Morgan Distinguished Professor in Educational Innovations, UNC School of Education
Keith Sawyer is the Morgan Distinguished Professor in Educational Innovations at the UNC School of Education. He studies creativity, innovation and learning, with a focus on collaborating groups and teams. He uses qualitative and quantitative methods to examine the conversational dynamics of groups in real-world contexts, whether business meetings, classrooms or informal learning environments. His research helps answer questions such as: Which teams are more creative? What team processes result in greater creativity? Which groups are more likely to contribute to more effective learning of the participants? Which organizations and classrooms are most likely to foster effective group interactions?
Sawyer’s current approach is inspired by his early empirical studies of the interactional processes in jazz ensembles, improvisational theater groups and children at play. He connects these phenomena to learning within a theoretical framework, in the tradition of sociocultural psychology and distributed cognition, that he calls “collaborative emergence.” He has studied collaborative learning groups in classrooms (including chemistry, computer science and psychology) and other settings, and collaborative creativity in teacher teams and in business organizations.

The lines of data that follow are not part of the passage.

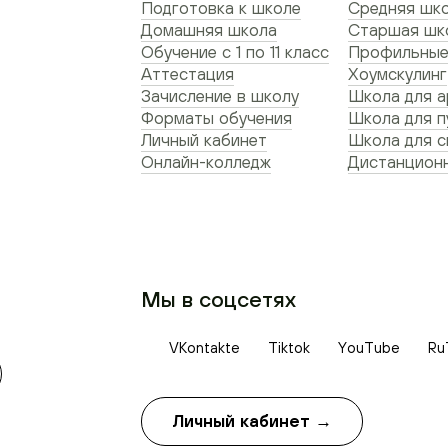
Подготовка к школе
Средняя шко
Домашняя школа
Старшая шко
Обучение с 1 по 11 класс
Профильные
Аттестация
Хоумскулинг
Зачисление в школу
Школа для а
Форматы обучения
Школа для п
Личный кабинет
Школа для 
Онлайн-колледж
Дистанционн
Мы в соцсетях
VKontakte
Tiktok
YouTube
Ru
Личный кабинет →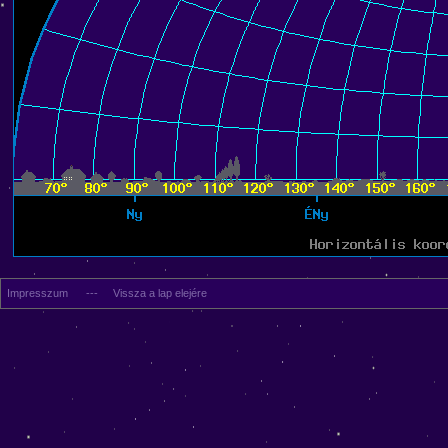
Impresszum
---
Vissza a lap elejére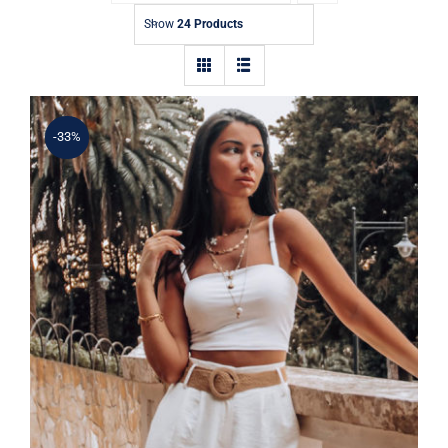
Contact
Show
24 Products
-33%
Simple Tank Top
Rated
5.00
out of 5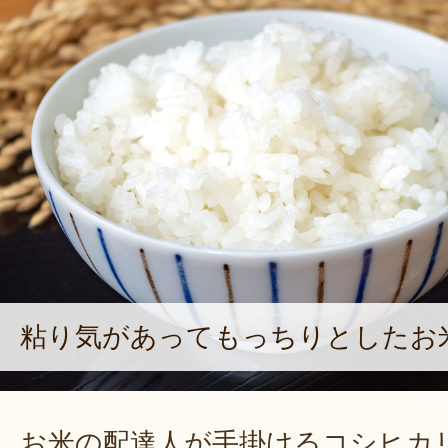
粘り気があってもっちりとしたお
お米の配達人が手掛けるコシヒカ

In his current research, he is studying how teaching and learning are organized in professional schools of art and design, with the goal of identifying a core set of features that can be used to design more effective learning environments. He conducted ethnographic studies of the Savannah College of Art & Design and the Sam Fox School of Design and Visual Art at Washington University in St. Louis.
Sawyer is also the executive director of the annual UNC Faculty Entrepreneurship Workshop, a seminar that gives faculty the skills used by successful entrepreneurs. He received his PhD and master’s degree in psychology from the University of Chicago. He earned his bachelor’s degree in computer science from the Massachusetts Institute of Technology.